Photo of Edward Burke from Kate Gardiner / Wikimedia Commons.

A longtime Chicago alderman has been charged with attempted extortion for allegedly soliciting business for his law firm from a fast-food company seeking a remodeling permit.

Alderman Edward Burke was charged Wednesday in a federal criminal complaint unsealed Thursday, reported the Chicago Tribune and the Chicago Sun-Times. Burke was seeking business for his law firm Klafter & Burke, which handles property tax appeals, the complaint said.

FBI agents raided Burke’s city hall and ward offices Nov. 29, the same day that Burke’s wife, Anne Burke, was sworn in to a second 10-year term as an Illinois Supreme Court justice. Anne Burke kept her judicial seat in a retention vote in November.

The restaurant company was identified only as “Company A” in the complaint. The Sun-Times, however, said the company was Burger King.

The complaint cites evidence from recorded phone calls and emails.

The charge against Burke stems from the Burger King’s quest for a remodeling permit in 2017 for a restaurant in Burke’s ward.
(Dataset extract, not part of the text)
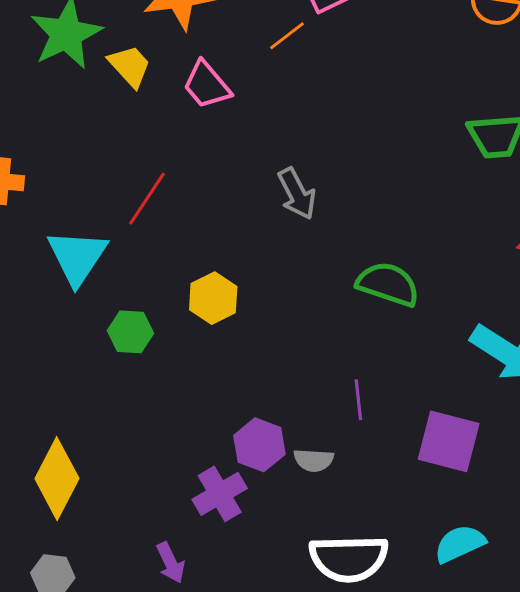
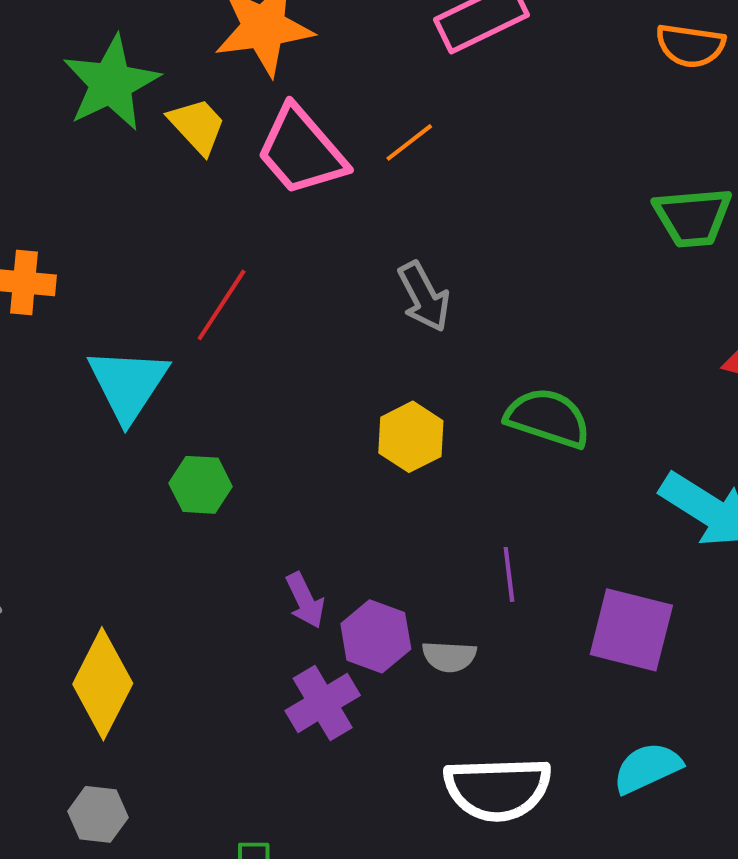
orange line: (287, 36) -> (409, 142), moved
pink trapezoid: (207, 85) -> (301, 151), size x1.4
yellow hexagon: (213, 298) -> (411, 437), moved
purple arrow: (171, 563) -> (305, 600), moved

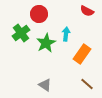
Burke is accused of causing a work stoppage for more than two months during the remodeling after complaining that he had never signed off on a driveway permit.

Burke had solicited business for his law firm from the restaurant company during a meeting at a country club before the project began, then decided to play “hard ball” when the company did not deliver the business, the complaint said.
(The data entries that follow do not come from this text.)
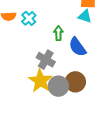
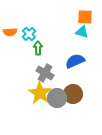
green arrow: (58, 33) -> (38, 48), moved
blue semicircle: (77, 47) -> (75, 61), turned 102

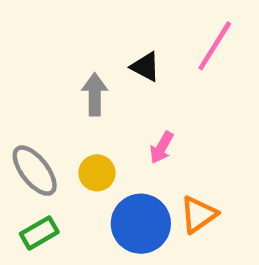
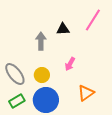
black triangle: (145, 67) -> (63, 29), turned -32
blue circle: (141, 224) -> (46, 100), moved

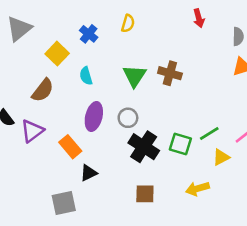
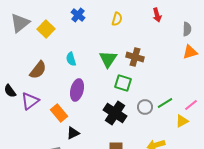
yellow semicircle: (128, 23) -> (117, 19), moved
blue cross: (89, 34) -> (78, 15), moved
yellow square: (57, 54) -> (46, 29), moved
gray circle: (128, 118) -> (145, 107), moved
green square: (180, 144) -> (123, 83), moved
yellow triangle: (221, 157) -> (182, 121), moved

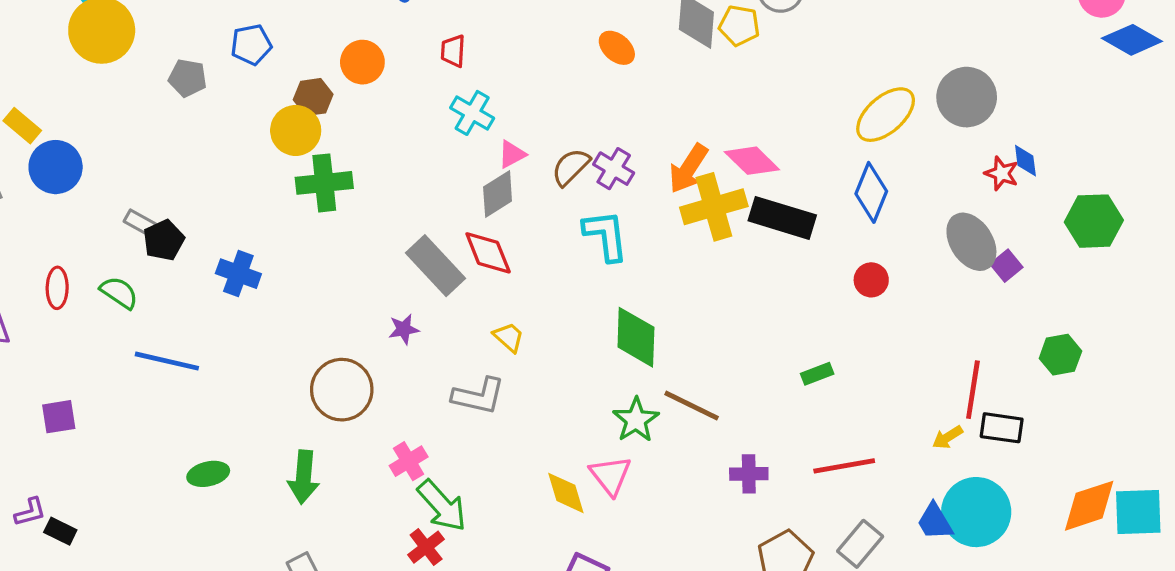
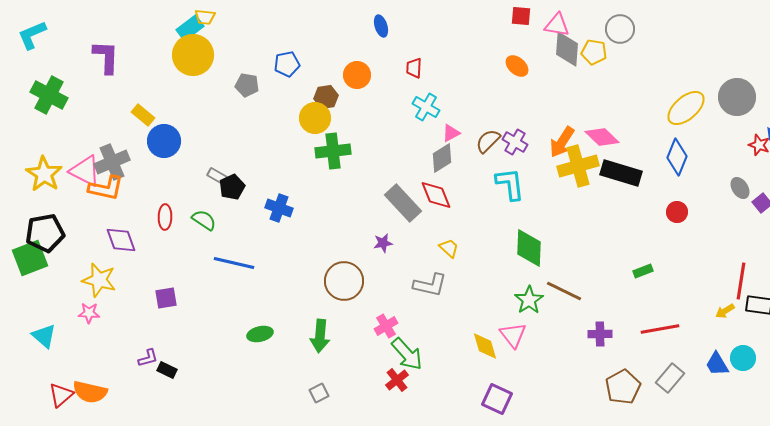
gray ellipse: (971, 242) -> (740, 188), size x0.6
cyan circle: (976, 512) -> (743, 358), size x0.6

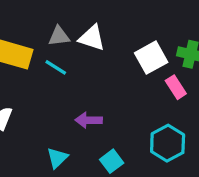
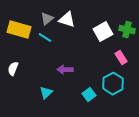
gray triangle: (59, 36) -> (47, 19), turned -32
pink rectangle: (176, 87) -> (121, 58), moved
cyan square: (112, 161) -> (89, 95), moved

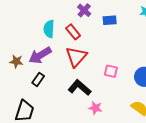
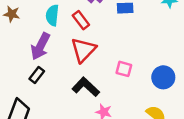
purple arrow: (40, 55) -> (40, 46), turned -35
brown star: (16, 61) -> (12, 14), moved

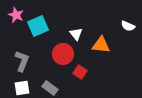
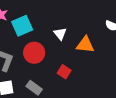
red circle: (63, 54) -> (34, 53), moved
In a later meeting after the work stoppage, Burke again solicited business for his law firm and sought a campaign donation for another local politician, the complaint said. The company received a driveway permit after pledging to deliver work to Burke’s firm, though it didn’t follow through on that promise.

The company also made a $10,000 donation to the politician’s campaign committee, but the amount was later reduced to the campaign limit of $5,600.